EXERCISE MATERIAL section start
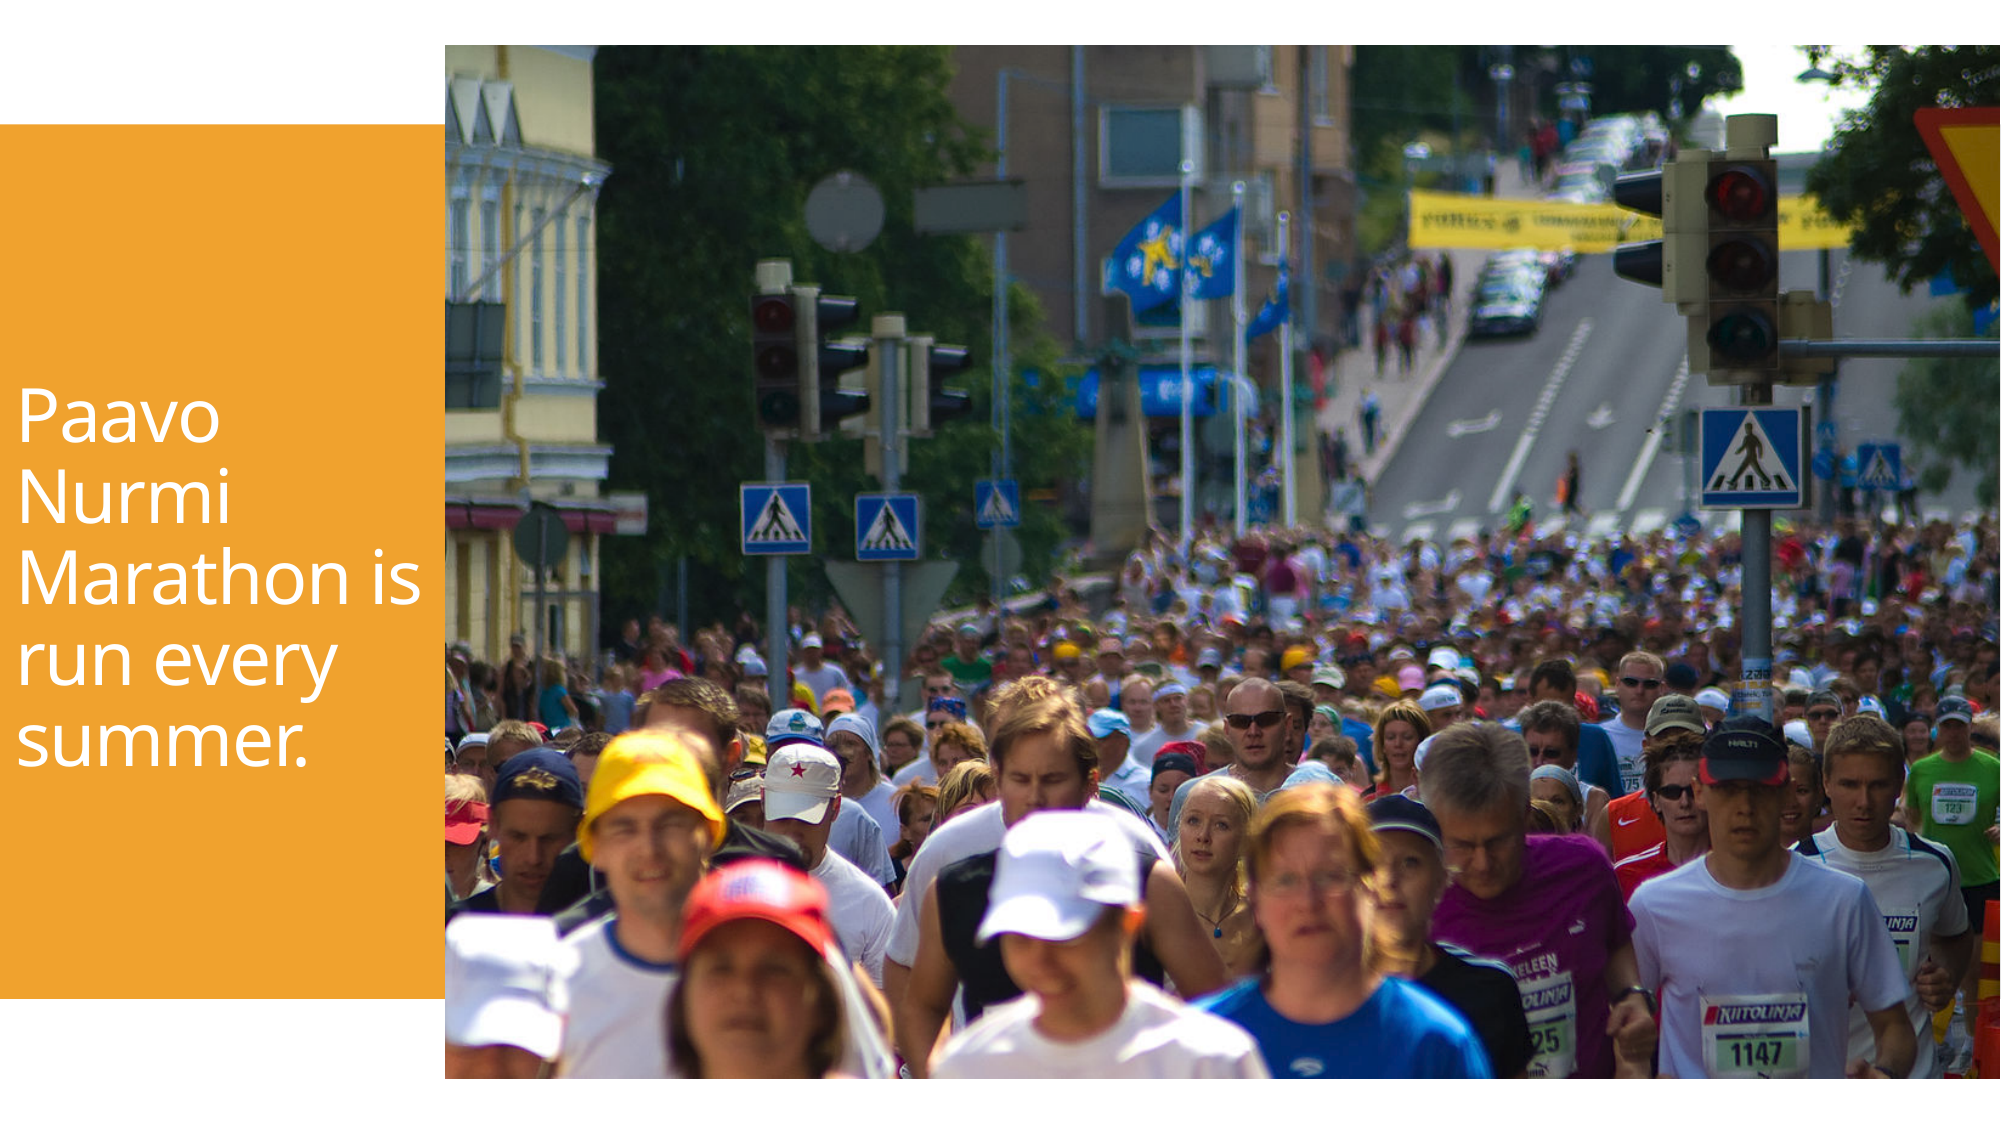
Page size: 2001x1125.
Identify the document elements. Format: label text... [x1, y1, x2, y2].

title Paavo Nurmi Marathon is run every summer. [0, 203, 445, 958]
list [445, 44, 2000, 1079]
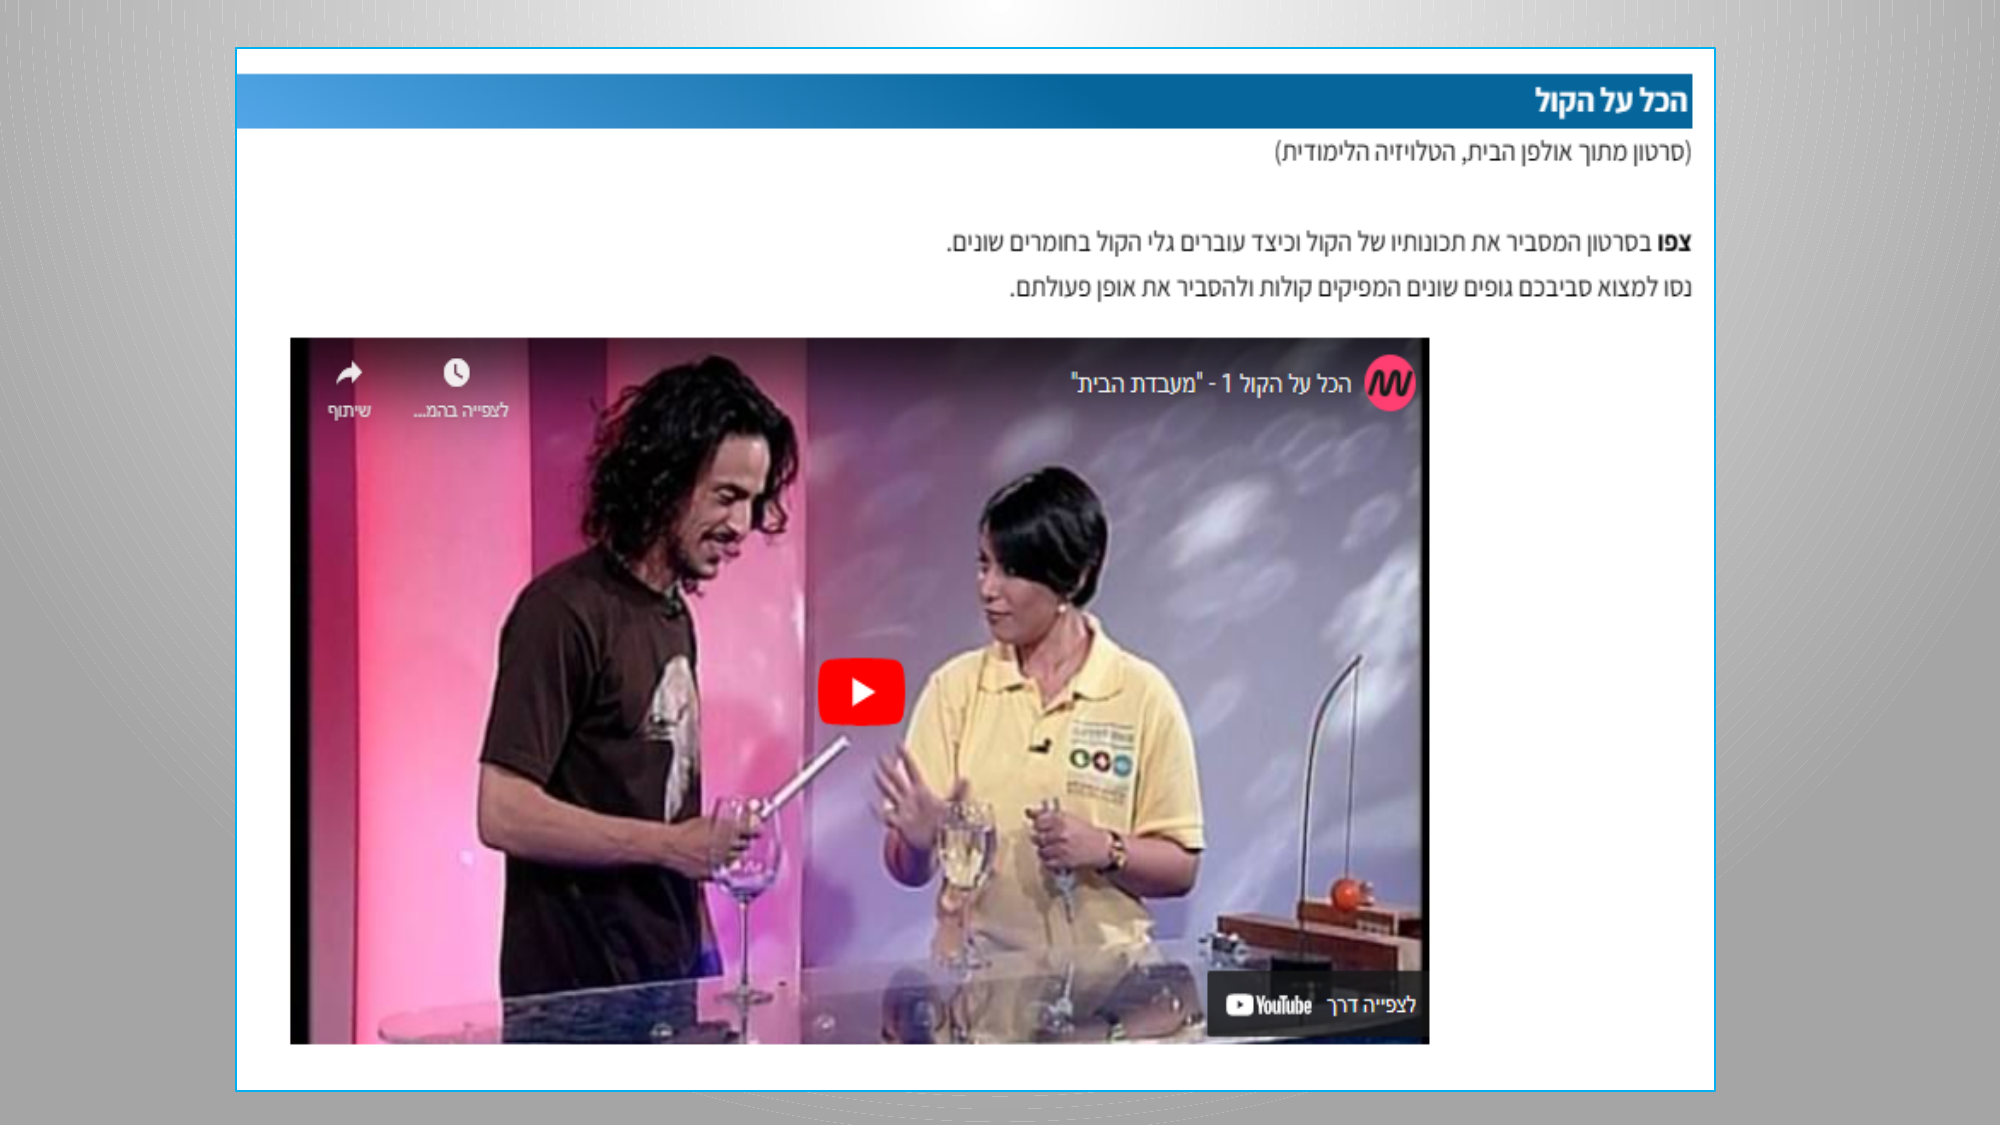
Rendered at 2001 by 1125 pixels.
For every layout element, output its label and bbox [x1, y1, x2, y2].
EXERCISE MATERIAL section end
**REQUIREMENT**
Set down every entry above verbatim, without pictures.

**RESULT OF THIS TASK**
Page size: 2001x1125.
Identify the document elements. Format: label text... [x1, y1, x2, y2].

title Paavo Nurmi Marathon is run every summer. [0, 203, 445, 958]
list [445, 44, 2000, 1079]
Rendered at 2001 by 1125 pixels.
For every layout element, output its label and bbox [x1, y1, x2, y2].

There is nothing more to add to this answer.